The Attempt at a Solution

For P=mV = 0.15Kg x 26M/s = 3.9Kgm/s. Then what equation?
I = F deltaT = m deltaV
deltaT=m deltaV / F = 3.9/390 = .01s Is that correct?
What about last question of travel distance. Is speed constant?

 

[denverdoc]

first part looks good.

The speed cannot be constant, after all its 26m/s one instant, and zero the next.

there are several approaches to second part, have you learned about work at all?

 

[JMarino]

somewhat, where do you suggest I look specifically?

 

[JMarino]

work = force x distance moved. There are two variables I do not know in this equation...

 

[denverdoc]

well there's a nifty thing known as work-energy theorum, which would suggest that right before the ball hits the mitt, it has a total energy, and when it comes to rest it has less, and that the difference would we the dot product of force and distance, in this case just the simple product of the two, or force*distance. That distance is the one you seek.

 

[denverdoc]

work = force x distance moved. There are two variables I do not know in this equation...

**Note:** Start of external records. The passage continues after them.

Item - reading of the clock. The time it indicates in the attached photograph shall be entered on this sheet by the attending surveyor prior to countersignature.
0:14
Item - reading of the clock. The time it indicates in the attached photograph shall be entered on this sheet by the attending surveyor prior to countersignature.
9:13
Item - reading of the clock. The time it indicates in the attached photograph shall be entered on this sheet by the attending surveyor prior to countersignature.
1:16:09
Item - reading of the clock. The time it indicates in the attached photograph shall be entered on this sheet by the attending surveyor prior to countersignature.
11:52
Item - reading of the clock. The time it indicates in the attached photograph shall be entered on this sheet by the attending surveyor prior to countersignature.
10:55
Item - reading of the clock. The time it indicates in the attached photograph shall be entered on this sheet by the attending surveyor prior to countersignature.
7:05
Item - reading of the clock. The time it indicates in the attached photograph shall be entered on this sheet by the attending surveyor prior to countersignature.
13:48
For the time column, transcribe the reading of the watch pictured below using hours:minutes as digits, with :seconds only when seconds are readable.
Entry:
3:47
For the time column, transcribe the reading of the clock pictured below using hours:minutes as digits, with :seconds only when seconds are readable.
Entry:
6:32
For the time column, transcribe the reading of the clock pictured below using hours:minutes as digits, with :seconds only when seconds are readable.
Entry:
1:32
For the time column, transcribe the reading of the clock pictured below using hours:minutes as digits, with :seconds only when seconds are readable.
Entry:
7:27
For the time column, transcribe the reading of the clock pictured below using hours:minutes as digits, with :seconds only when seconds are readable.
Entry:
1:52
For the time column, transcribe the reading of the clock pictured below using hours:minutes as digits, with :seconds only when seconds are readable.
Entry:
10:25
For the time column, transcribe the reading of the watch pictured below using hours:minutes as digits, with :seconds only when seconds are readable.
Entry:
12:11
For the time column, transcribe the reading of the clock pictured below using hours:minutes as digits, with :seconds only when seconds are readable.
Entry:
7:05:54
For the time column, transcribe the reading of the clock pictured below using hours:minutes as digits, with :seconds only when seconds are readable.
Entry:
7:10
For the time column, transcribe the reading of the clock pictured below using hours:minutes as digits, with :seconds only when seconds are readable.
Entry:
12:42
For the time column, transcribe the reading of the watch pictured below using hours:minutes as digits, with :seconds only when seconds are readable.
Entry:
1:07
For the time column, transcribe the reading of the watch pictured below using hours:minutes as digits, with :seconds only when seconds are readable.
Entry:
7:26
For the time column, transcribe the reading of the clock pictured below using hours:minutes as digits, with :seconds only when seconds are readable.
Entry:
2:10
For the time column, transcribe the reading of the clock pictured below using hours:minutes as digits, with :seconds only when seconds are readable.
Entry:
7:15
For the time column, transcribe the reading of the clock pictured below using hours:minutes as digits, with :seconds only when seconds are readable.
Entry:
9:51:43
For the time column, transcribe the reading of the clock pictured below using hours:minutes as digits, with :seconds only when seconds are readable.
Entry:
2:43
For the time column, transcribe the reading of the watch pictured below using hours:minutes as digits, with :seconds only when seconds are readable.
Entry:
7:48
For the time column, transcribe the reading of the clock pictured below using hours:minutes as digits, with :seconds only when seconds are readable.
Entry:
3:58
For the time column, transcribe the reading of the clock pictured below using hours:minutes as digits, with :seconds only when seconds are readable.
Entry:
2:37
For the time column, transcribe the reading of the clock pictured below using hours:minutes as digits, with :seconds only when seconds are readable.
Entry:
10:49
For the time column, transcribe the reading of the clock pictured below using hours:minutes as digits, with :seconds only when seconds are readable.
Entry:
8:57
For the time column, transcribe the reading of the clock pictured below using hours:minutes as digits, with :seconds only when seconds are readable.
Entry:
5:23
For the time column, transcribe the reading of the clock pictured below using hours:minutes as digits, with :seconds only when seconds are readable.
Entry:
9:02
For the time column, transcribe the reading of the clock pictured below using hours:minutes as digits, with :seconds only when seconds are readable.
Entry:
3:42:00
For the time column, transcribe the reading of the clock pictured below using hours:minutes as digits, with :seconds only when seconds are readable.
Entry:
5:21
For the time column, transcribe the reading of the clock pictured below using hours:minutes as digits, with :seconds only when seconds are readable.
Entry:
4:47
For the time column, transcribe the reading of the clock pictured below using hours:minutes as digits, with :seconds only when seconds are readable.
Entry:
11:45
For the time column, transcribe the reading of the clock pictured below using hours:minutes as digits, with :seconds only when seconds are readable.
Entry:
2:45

see above as well. I'm not trying to be confusing, its just that the energy can be a combination of different types such as potential and kinetic. I would assume the difference in potential energies are negligible, so look at the kinetic energies.

 

[JMarino]

Thanks for the help!

 

[JMarino]

W = KE-f - KE-0
W = 1/2 m(V-f)2 - 1/2m(V-0)2
W = 0 - 1/2 * .15 * (26)2 = 50.7

D = -50.7/F = 50.7/350

?

 

[denverdoc]

looks fine except the force was 390. If you remember kinematics, there is also an eqn;
Vf^2-Vi^2=2a*x where a would be 390/0.15

see the similarity with what you have done?